Depressionen und Diabetes begünstigen sich gegenseitig.

BERLIN (eb). Erkenntnisse aus der Forschung sollen künftig rascher als bisher für die Behandlung von Patienten mit Übergewicht und Typ-2-Diabetes nutzbar gemacht werden. Das ist Ziel der gemeinsamen Tagung der Deutschen Diabetes-Gesellschaft (DDG) und der Deutschen Adipositas-Gesellschaft (DAG) in Berlin.

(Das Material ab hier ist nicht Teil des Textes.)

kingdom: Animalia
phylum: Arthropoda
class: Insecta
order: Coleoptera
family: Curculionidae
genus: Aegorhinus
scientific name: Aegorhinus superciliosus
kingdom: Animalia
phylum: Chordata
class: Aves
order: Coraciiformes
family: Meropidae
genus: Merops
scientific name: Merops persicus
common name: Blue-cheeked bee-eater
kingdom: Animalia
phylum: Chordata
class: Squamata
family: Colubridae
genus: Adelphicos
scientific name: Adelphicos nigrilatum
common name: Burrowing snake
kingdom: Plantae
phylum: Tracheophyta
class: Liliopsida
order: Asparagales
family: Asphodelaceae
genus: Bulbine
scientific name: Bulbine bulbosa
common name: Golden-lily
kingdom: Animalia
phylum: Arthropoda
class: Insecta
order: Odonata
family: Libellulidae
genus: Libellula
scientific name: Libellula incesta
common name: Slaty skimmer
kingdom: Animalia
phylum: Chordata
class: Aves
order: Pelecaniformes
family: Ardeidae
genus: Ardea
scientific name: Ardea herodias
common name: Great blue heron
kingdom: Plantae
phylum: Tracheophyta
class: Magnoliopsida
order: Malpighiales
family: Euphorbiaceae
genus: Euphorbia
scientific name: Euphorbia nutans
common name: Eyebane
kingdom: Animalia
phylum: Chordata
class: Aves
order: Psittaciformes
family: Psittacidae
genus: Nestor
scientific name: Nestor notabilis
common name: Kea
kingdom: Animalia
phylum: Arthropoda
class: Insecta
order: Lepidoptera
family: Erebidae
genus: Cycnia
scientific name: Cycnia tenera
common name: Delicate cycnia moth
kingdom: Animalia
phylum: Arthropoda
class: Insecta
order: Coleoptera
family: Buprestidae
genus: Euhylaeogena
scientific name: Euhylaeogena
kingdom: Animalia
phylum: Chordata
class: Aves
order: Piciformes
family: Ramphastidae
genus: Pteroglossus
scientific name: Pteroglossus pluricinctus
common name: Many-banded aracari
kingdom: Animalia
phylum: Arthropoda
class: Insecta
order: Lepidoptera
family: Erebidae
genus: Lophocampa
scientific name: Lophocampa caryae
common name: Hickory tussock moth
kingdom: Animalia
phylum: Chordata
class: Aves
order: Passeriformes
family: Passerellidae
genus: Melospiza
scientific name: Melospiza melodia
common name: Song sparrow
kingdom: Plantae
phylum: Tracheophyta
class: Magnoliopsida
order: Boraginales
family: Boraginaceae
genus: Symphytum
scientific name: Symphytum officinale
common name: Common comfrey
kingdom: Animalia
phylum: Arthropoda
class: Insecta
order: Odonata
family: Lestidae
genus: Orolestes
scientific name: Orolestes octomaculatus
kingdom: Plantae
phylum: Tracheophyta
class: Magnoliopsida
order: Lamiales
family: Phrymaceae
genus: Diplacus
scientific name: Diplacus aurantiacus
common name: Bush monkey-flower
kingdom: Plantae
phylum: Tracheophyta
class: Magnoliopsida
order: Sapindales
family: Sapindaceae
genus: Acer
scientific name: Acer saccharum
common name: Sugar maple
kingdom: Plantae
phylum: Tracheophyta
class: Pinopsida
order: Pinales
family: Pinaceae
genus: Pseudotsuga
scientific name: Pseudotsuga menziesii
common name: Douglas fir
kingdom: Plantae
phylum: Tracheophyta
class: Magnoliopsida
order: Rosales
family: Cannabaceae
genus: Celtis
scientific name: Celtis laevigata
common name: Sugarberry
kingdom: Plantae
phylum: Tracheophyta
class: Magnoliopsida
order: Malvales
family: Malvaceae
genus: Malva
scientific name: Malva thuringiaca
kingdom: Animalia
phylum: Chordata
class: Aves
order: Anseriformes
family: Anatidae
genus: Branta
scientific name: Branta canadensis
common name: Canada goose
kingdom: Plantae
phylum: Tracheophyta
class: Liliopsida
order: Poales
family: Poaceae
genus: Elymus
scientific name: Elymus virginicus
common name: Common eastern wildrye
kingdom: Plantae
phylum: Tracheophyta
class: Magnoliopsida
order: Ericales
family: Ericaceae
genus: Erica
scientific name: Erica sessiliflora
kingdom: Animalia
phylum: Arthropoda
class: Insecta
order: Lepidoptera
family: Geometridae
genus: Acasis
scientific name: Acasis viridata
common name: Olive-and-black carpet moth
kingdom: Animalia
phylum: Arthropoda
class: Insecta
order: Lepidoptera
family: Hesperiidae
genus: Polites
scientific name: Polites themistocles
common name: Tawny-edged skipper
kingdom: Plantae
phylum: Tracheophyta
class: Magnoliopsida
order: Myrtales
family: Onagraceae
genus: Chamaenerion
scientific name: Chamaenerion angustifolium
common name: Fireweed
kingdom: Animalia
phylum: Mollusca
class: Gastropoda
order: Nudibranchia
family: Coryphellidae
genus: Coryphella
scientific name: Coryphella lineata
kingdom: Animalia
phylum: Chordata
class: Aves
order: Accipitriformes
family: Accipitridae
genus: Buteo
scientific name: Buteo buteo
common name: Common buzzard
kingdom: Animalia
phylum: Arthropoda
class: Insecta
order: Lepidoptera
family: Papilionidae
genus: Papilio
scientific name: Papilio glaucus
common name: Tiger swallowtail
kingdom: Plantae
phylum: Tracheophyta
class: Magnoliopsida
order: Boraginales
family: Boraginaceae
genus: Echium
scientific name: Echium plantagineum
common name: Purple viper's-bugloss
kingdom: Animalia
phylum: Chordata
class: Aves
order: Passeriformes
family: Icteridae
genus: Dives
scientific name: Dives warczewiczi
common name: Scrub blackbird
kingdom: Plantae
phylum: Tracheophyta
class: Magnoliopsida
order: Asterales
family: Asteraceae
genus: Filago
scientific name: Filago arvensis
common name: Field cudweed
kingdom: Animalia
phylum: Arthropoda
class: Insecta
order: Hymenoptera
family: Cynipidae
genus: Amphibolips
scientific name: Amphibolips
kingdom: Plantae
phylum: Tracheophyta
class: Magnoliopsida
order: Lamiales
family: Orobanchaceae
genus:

Ein Schwerpunktthema ist dabei das deutlich erhöhte Risiko für Diabetiker, an Depressionen zu erkranken. Beide Krankheiten begünstigen sich gegenseitig: So können zum Beispiel Hormone, die bei Depressionen vermehrt ausgeschüttet werden, einen Diabetes mellitus fördern.

Diabetiker mit Depressionen sterben nach Studiendaten besonders früh. Grund dafür ist, dass Diabetiker mit depressiven Störungen ein deutlich erhöhtes Risiko für Schädigungen ihrer Blutgefäße und damit verbundene Erkrankungen haben. Depressionen oder andere psychische Erkrankungen werden zudem häufig erst spät erkannt und Betroffene oft nicht ausreichend behandelt. Für depressive Diabetiker ist es schwierig, aktiv an einer Diabetes-Therapie mitzuarbeiten, wurde bei der Pressekonferenz zur Eröffnung der Tagung betont. Eine frühe Diagnose und Therapie sind daher besonders wichtig für die Prognose der Patienten.

Um Betroffenen frühzeitig zu helfen, empfehlen die Praxisleitlinien der DDG ein jährliches Depressions-Screening für Diabetiker.